Mark’s gospel calls us beyond fear to faith and witness.

Several details invite us to make connections between the two stories in Sunday’s gospel. Both are about daughters. The child is a daughter of Jairus and of the synagogue he leads. Jesus addresses the hemorrhaging woman as daughter after she tells the whole truth of her healing. She is a daughter of his new community — a believer.

Twelve is an important number in both stories. The child is 12 years old, an approximate age for the onset of menstruation. The woman has suffered a flow of blood for 12 years and has for these years been excluded, according to the law of Moses, from the worship of her people in the temple.

Leviticus 15.19-31 says that a flow of blood makes a woman unclean, contaminates anyone she touches, and prevents her from entering and defiling the temple. In the case of the hemorrhaging woman, the opposite occurs. Her touch doesn’t make Jesus unclean; rather Jesus heals her and makes her whole.

Mark also connects these two stories with Jesus’ own story. The Greek word mastigos, which Mark uses to name the woman’s flow of blood, labels it a scourge. In Acts 22.24 and Hebrews 11.36 this word refers to floggings or scourgings. The word connotes suffering like Jesus’ own in his passion and death. The woman’s lifeblood keeps hemorrhaging from her body just as Jesus’ lifeblood pours out in his suffering and death.

While the woman’s story emphasizes a long-time daily suffering, the child’s story emphasizes Jesus raising her up from near death. Jesus commands her, “Arise.” This is the same word that describes Jesus raising up Peter’s mother-in-law and his own rising from the dead. Together the stories of the two daughters echo in ordinary people’s lives Jesus’ suffering, death, and resurrection.

Both stories involve generations — the stories of Jairus and his blood daughter and Jesus and his faith daughter. By asking Jesus to help his daughter and trusting he can, Jairus changes his little girl’s future just as Jesus’ healing transforms the woman’s suffering and exclusion from the community. As a Christian, the little girl can grow up in a community that does not exclude her when she menstruates.

  • Who do you see suffering Jesus’ passion today?
  • What new life would you like to ask of Jesus for your children?
  • What future in the Christian community do you want for your daughters?
  • What do you make of Jesus’ willingness to heal and to touch and be touched?

The gospel writer tells the stories of the two daughters together as a story within a story. In both stories the people are desperate. Jairus and his wife fear for their daughter’s life. The woman with the hemorrhage despairs of ending the flow of blood. Both the desperate parents and the despairing woman respond to Jesus’ healing and life-giving power with amazement.

Amazement is the threshold where faith in Jesus begins. Repeatedly Mark’s gospel creates these threshold moments to call us hearers of the word to faith.

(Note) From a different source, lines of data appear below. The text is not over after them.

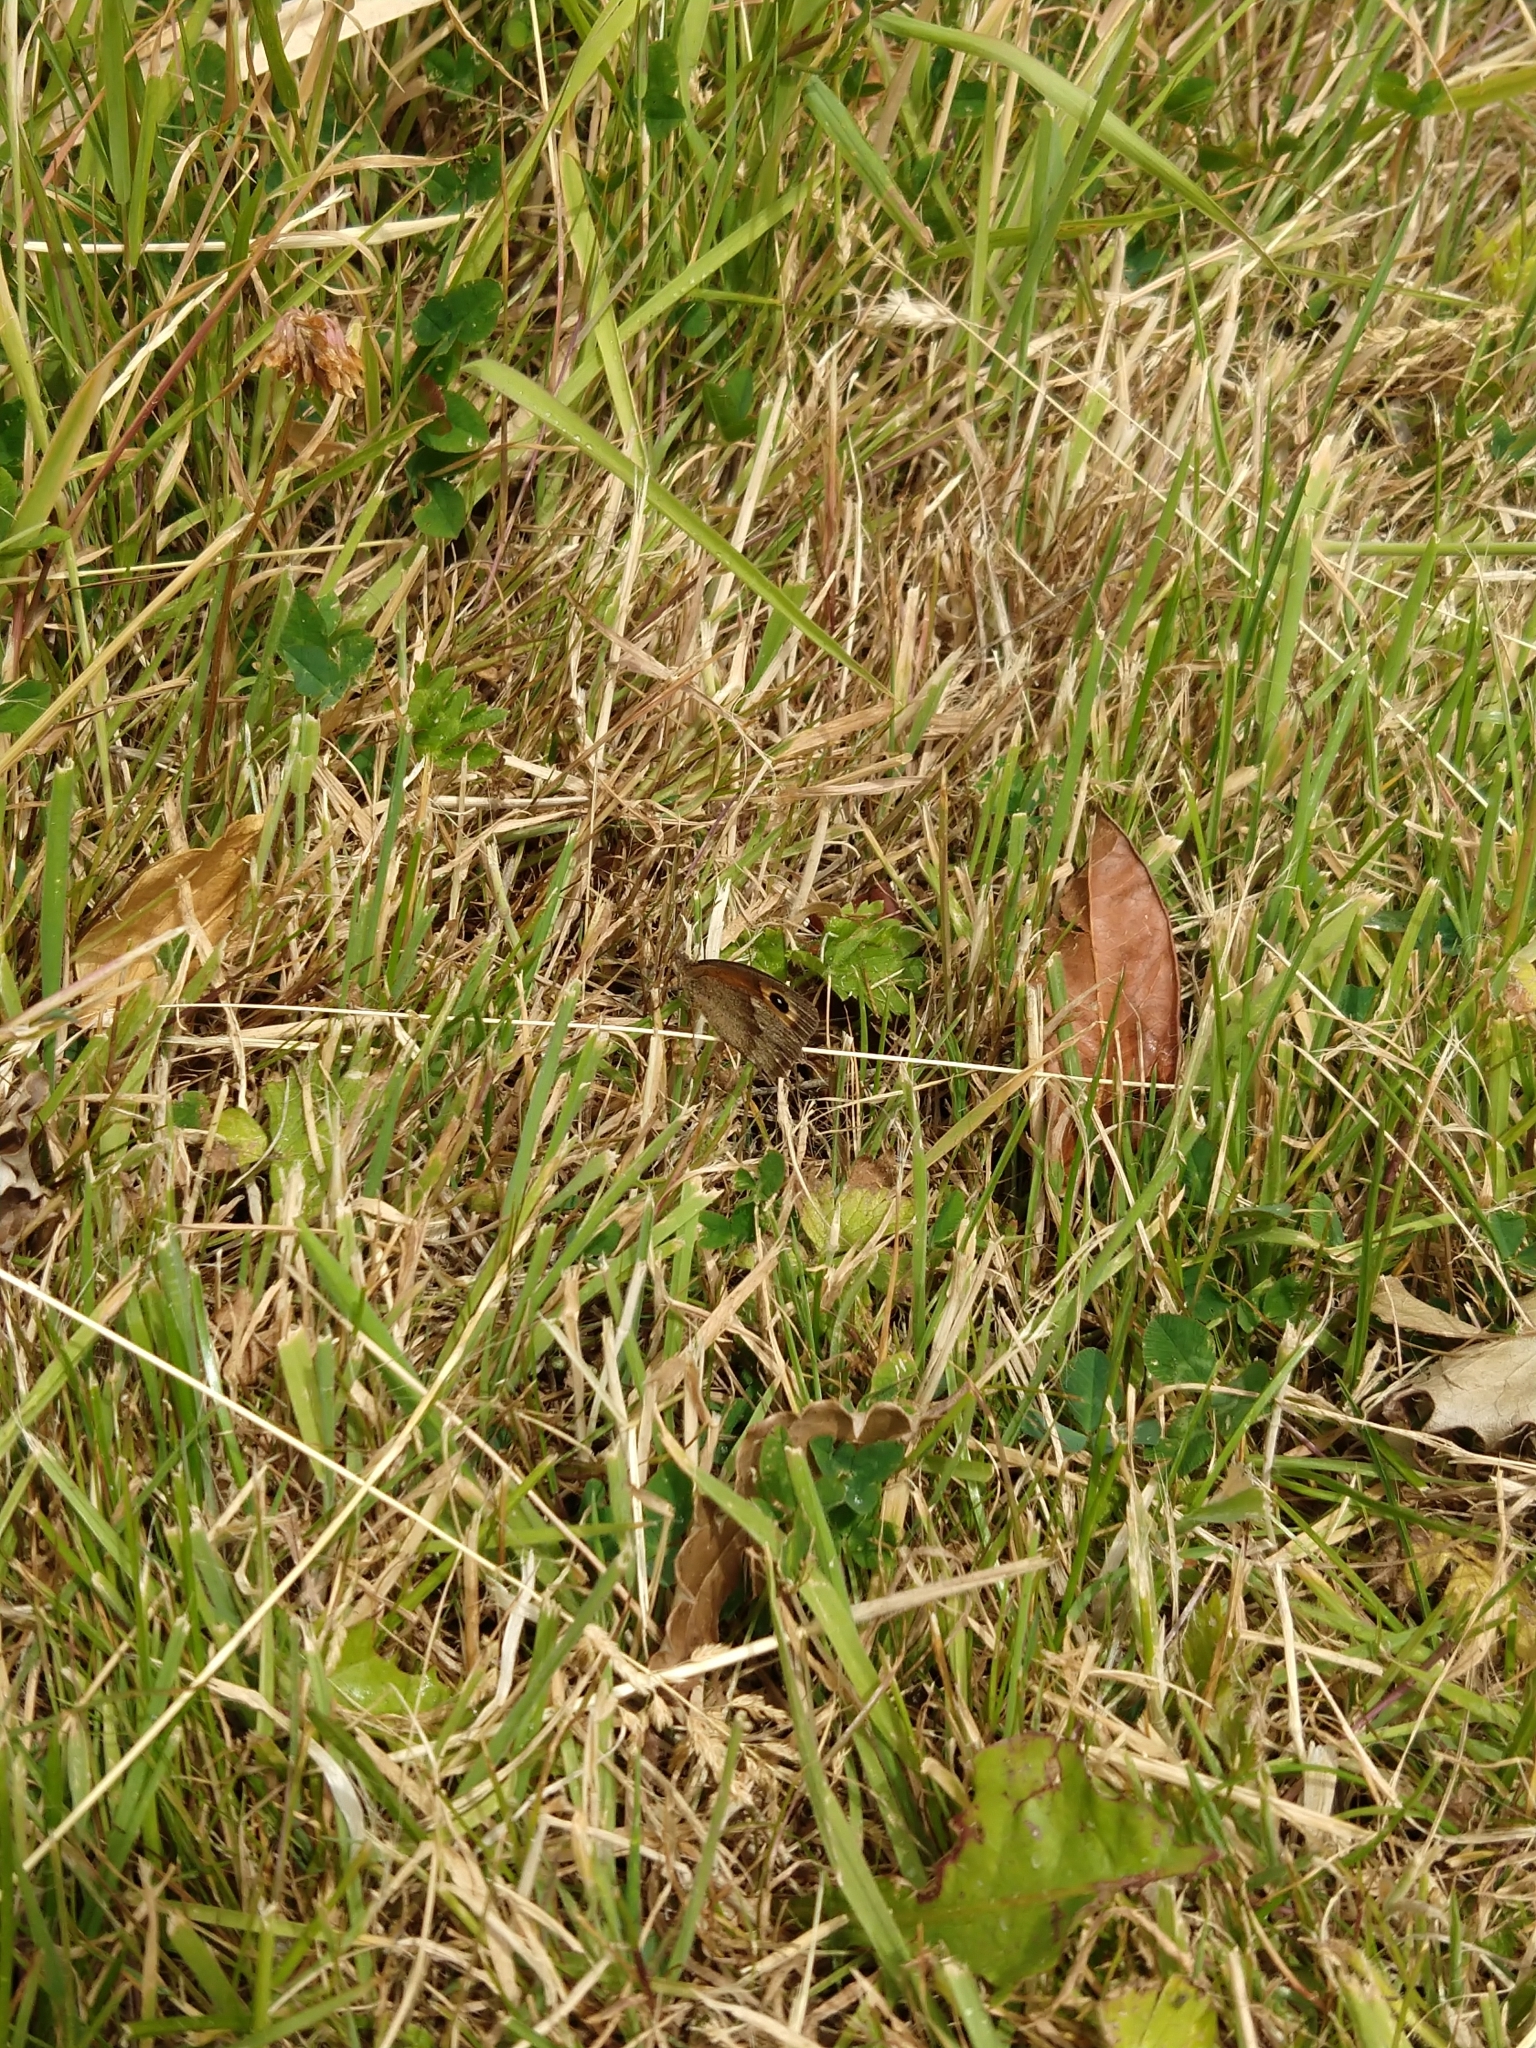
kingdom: Animalia
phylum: Arthropoda
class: Insecta
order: Lepidoptera
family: Nymphalidae
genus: Maniola
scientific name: Maniola jurtina
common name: Meadow brown
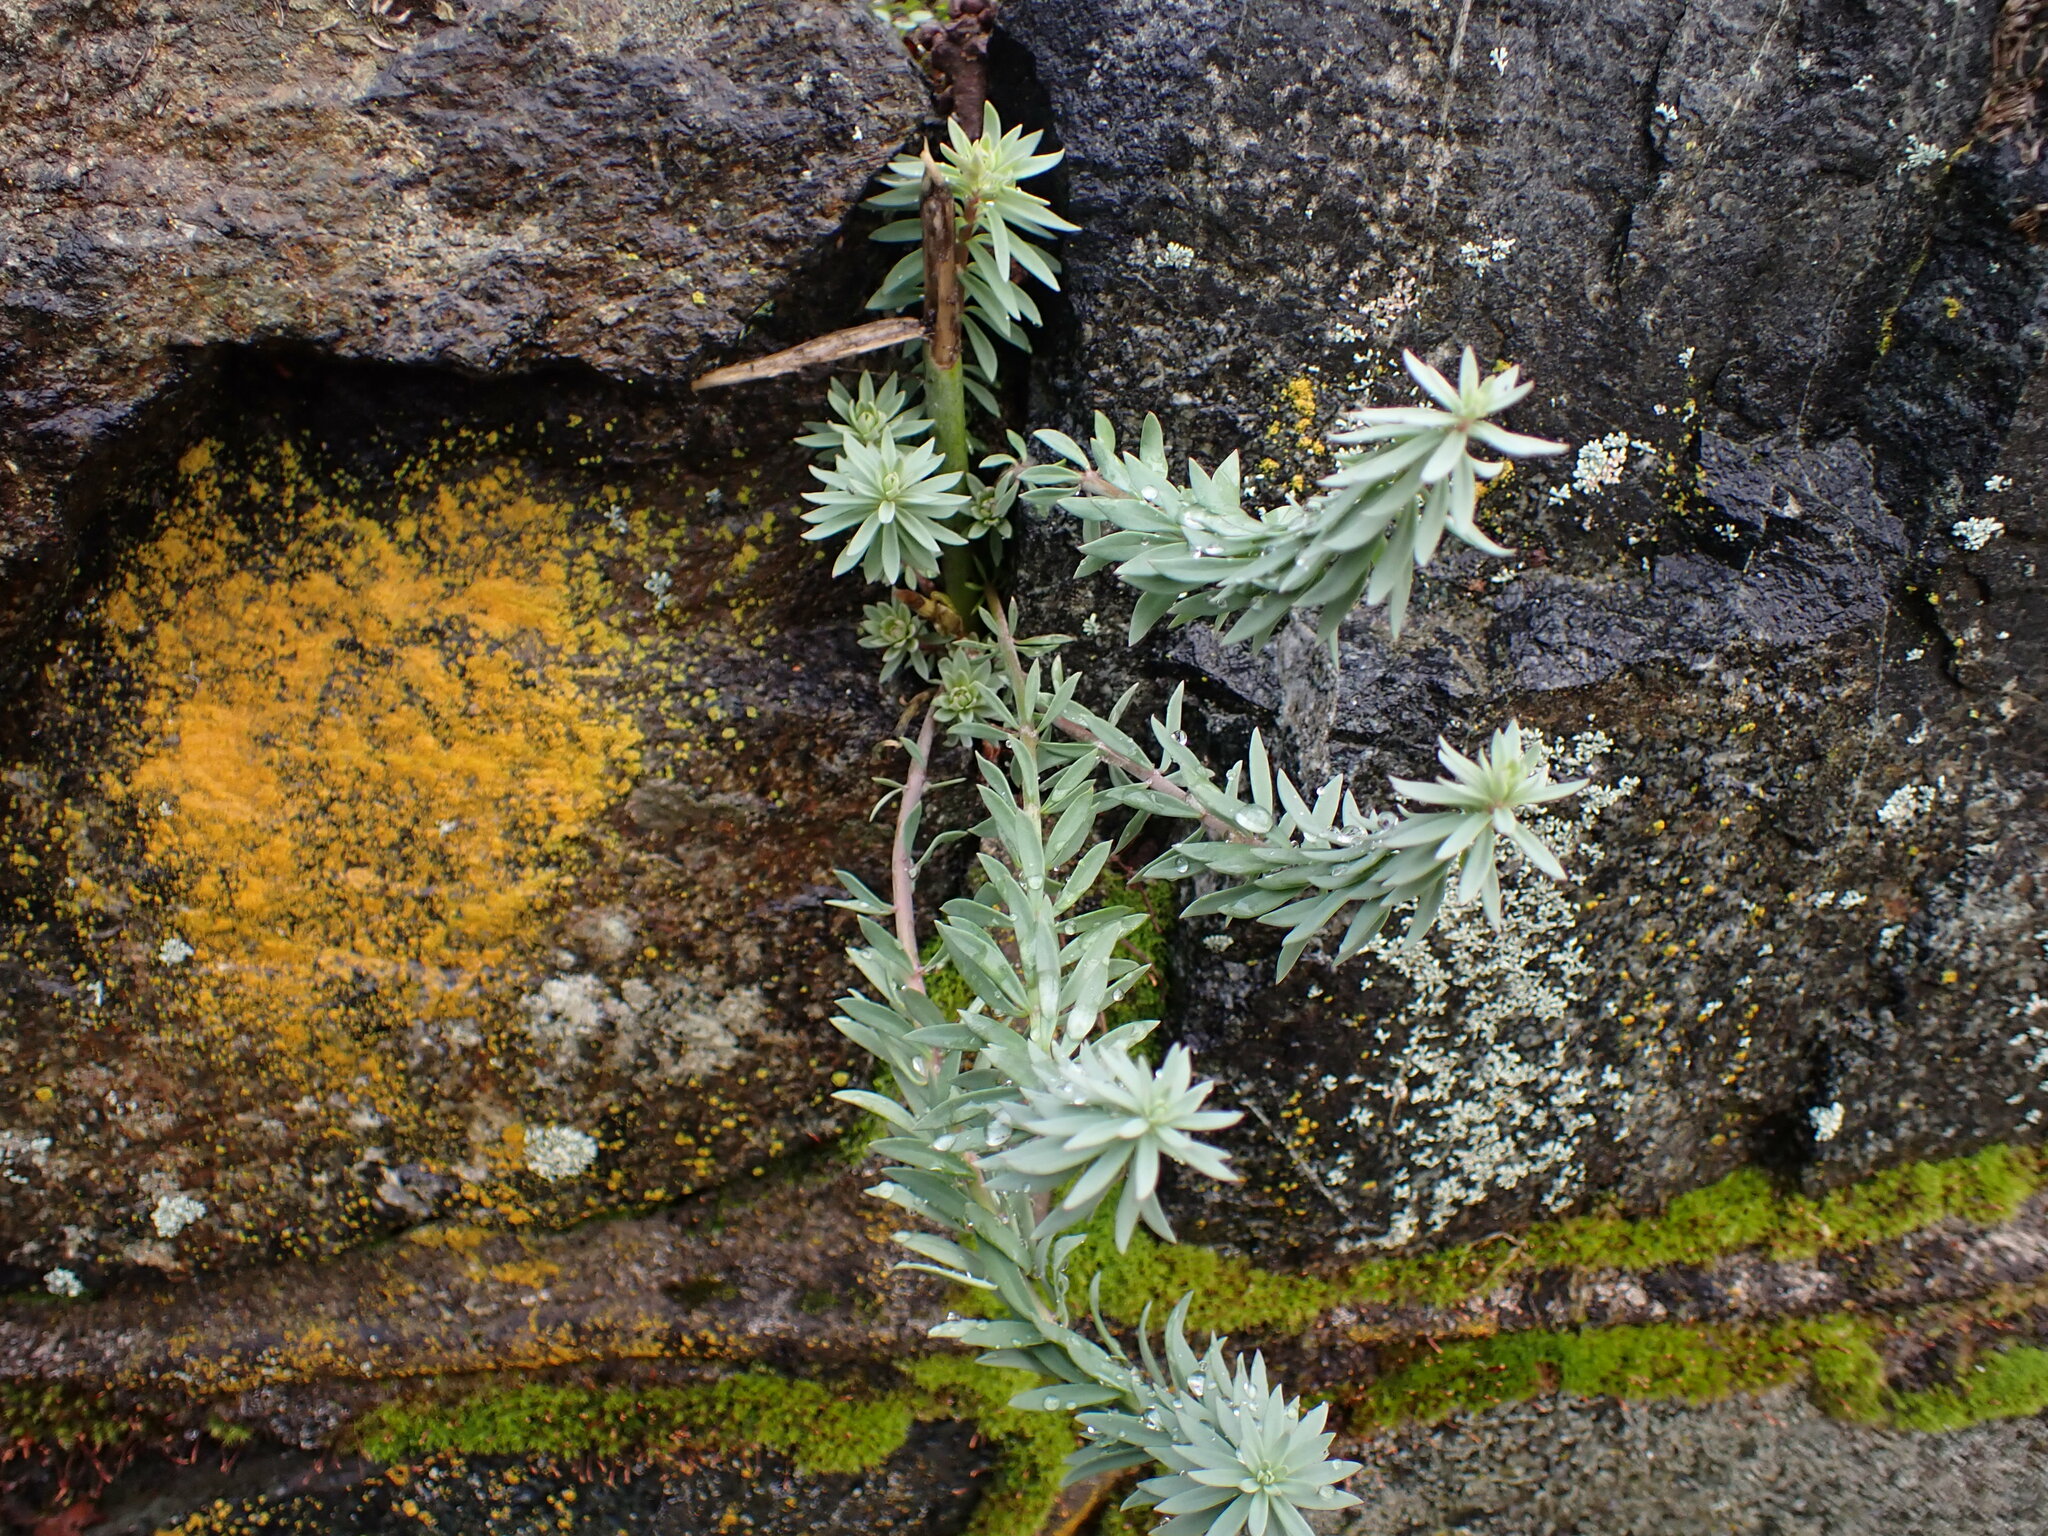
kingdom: Plantae
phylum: Tracheophyta
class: Magnoliopsida
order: Lamiales
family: Plantaginaceae
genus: Linaria
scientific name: Linaria purpurea
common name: Purple toadflax
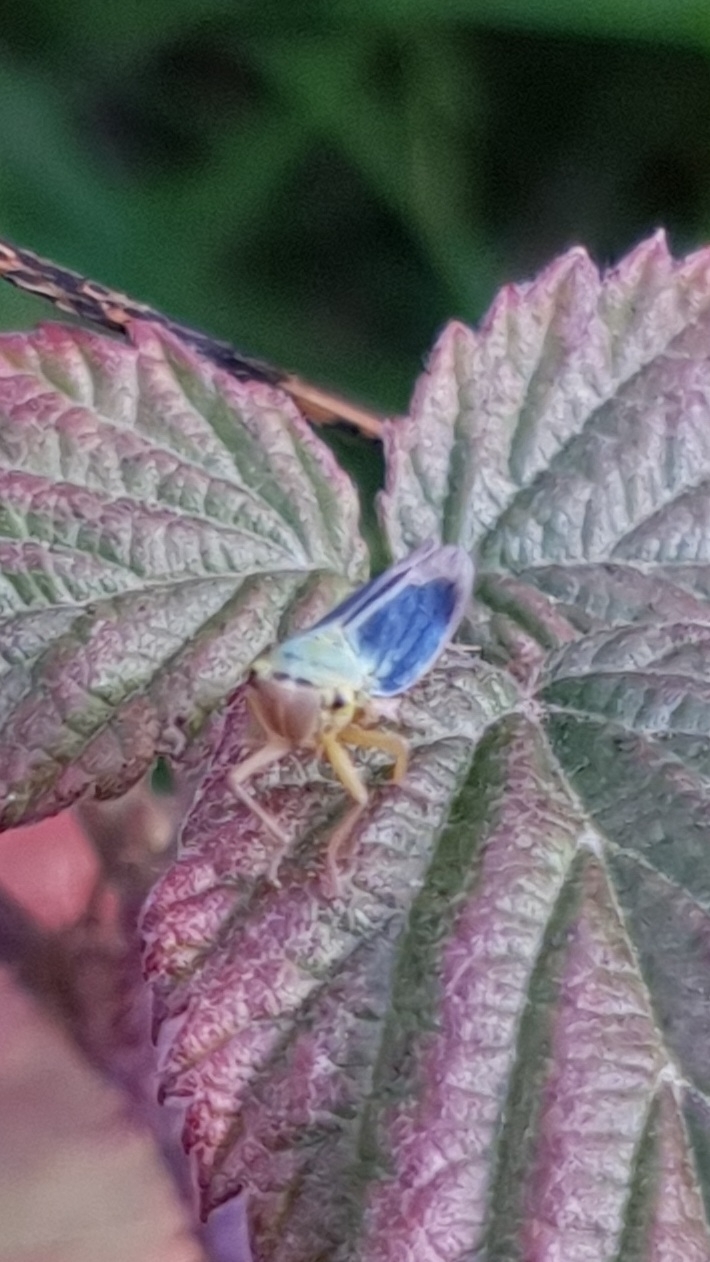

The story of the hemorrhaging woman interrupts and delays Jesus’ response to Jairus. She seeks Jesus out as a last desperate act. Imagine how she feels after 12 years of losing blood and energy. Doctors have failed her. She has spent her resources. Her condition has worsened. The woman takes matters into her own hands and from behind Jesus she touches his garment, a gesture significant and symbolic.

The people for whom Mark writes in AD 70 will meet Jesus in story and sacrament, at a distance, rather than face to face like the eyewitnesses.

The woman moves from desperation to fear and trembling, to testifying to the whole truth of what has happened to her. She proclaims the good news of her healing publicly in the midst of the crowd. Her faith heals her. Jesus addresses her as daughter. She belongs to his family of faith. She is one of only four people in Mark’s gospel who tell who Jesus is.

  • What is a visible sacrament of your faith as touching Jesus’ garment was for the hemorrhaging woman?
  • What witness do you give to Jesus’ importance in your life?

Messengers interrupt Jesus’ last words to the woman healed of hemorrhage with news that Jairus’s daughter had grown worse and died. The parents’ worst fears have come true. Jesus invites Jairus to move from fear to faith. He heals the girl in the privacy of Jairus’s home with her parents, Peter, James, and John with him. All these witnesses move from fear to overwhelming amazement. Mark suspends them at this threshold of faith and they follow Jesus’ orders to tell no one.

The woman’s healing is key in this story within a story. The woman who no longer has a flow of blood not only experiences awe and amazement but models the response Mark wants. In her witness Mark points to the power of people’s faith in Jesus, even at a distance in time. She is an anonymous one of us who models the full step into faith and witness in the community. She is an ordinary person who speaks her faith and builds up the community in her generation. Her witness is the model Mark wants each hearer to follow.

  • How has the faith testimony of others nourished your faith or the faith of your parish?
  • What comments do you hear from others about the witness you give to your faith in Jesus?